As you may have noticed, all the selected CEFs were from BlackRock. Therefore, I wanted to see if you received any diversification by investing in multiple BlackRock offerings. To be "diversified," you want to choose assets such that when some assets are down, others are up. In mathematical terms, you want to select assets that are uncorrelated (or at least not highly correlated) with each other. I calculated the pair-wise correlations associated with the selected funds. The results are provided in the 5-year correlation matrix shown in Figure 2. I was somewhat surprised to see that these CEFs were not very correlated. Most of the correlations were in the 40% to 60% which indicates that you do receive the benefits of diversification if you invest in multiple CEF funds.
Figure 2. Correlation Matrix Over Past 5 Years
I then combined these 9 CEFs into an equally weighted portfolio. The portfolio has an average distribution over 6.5% tax-exempt, which satisfies by desire for high income. However, I also wanted to assess the risks. The risk versus reward of the combined portfolio is shown as a "red dot" on the figure. As you can see, the combined portfolio had a volatility that was less than the constituent volatilities. This is an illustration of an amazing discovery made by an economist named Markowitz in 1950. He found that if you combined certain types of risky assets, you could construct a portfolio that had less risk than the components. His work was so revolutionary that he was awarded the Nobel Prize. Over the past 5 years, this CEF portfolio had excellent performance and substantially outperformed both IEF and MUB on a risk-adjusted basis.
Next I wanted to assess if the outperformance continued into more recent times. I re-ran the analysis over the 3 years from April 2011 to April 2014. The results are shown in Figure 3. The relative performance was good but not quite as impressive as the 5-year period. MUC, MVT and MYI led the muni pack. MUI and MFL had risk-adjusted performance the same as IEF. Again, all the CEFs handily beat MUB on a risk-adjusted basis but it should be noted that MUB had the least volatility of all the muni funds. The equally weighted portfolio still exhibited outstanding performance over the 3 year timeframe.
Figure 3: Risk Versus Reward Municipal CEFs Past 3 Years.
The investment landscape became even murkier in the more recent past. Since early last year, the fear of rising rates took its toll on muni bond funds. The worst of the sell-off appears to have run its course and muni CEFs are beginning to recover, but are still well below their levels 12 months ago. To see how this bear market has affected reward versus risk, I re-ran the analysis with a 12-month look-back period. The results are shown in Figure 4. As you would expect, the outcome was not pretty, with all the funds booking negative returns over the period. Sharpe ratios are not useful for negative returns but the chart does show that both the ETFs (MUB and IEF) outperformed most of the CEFs. For the CEFs, MUI and MYI had the best returns.

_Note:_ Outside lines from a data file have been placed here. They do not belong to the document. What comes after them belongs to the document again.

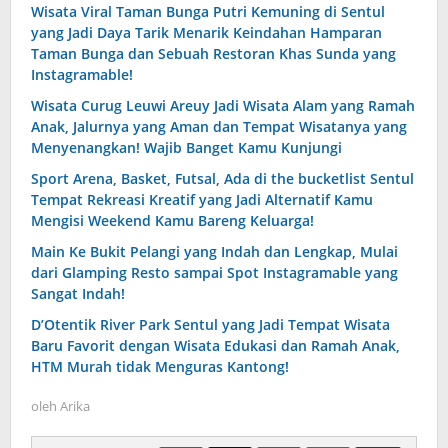
Wisata Viral Taman Bunga Putri Kemuning di Sentul
yang Jadi Daya Tarik Menarik Keindahan Hamparan
Taman Bunga dan Sebuah Restoran Khas Sunda yang
Instagramable!
Wisata Curug Leuwi Areuy Jadi Wisata Alam yang Ramah
Anak, Jalurnya yang Aman dan Tempat Wisatanya yang
Menyenangkan! Wajib Banget Kamu Kunjungi
Sport Arena, Basket, Futsal, Ada di the bucketlist Sentul
Tempat Rekreasi Kreatif yang Jadi Alternatif Kamu
Mengisi Weekend Kamu Bareng Keluarga!
Main Ke Bukit Pelangi yang Indah dan Lengkap, Mulai
dari Glamping Resto sampai Spot Instagramable yang
Sangat Indah!
D’Otentik River Park Sentul yang Jadi Tempat Wisata
Baru Favorit dengan Wisata Edukasi dan Ramah Anak,
HTM Murah tidak Menguras Kantong!
oleh
Arika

Figure 4: Risk Versus Reward Municipal CEFs Past 12 Months
Does the recent sell-off represent a buying opportunity for muni-CEFs? Only time will tell but I believe these CEFs deserve serious consideration in taxable accounts. With the exception of last year, combining the CEFs into a tax-exempt portfolio has generated good risk-adjusted returns with moderated risks. If you would rather select individual CEFs, I liked both MUC and MYI.
Disclosure: I have no positions in any stocks mentioned, and no plans to initiate any positions within the next 72 hours. I wrote this article myself, and it expresses my own opinions. I am not receiving compensation for it. I have no business relationship with any company whose stock is mentioned in this article.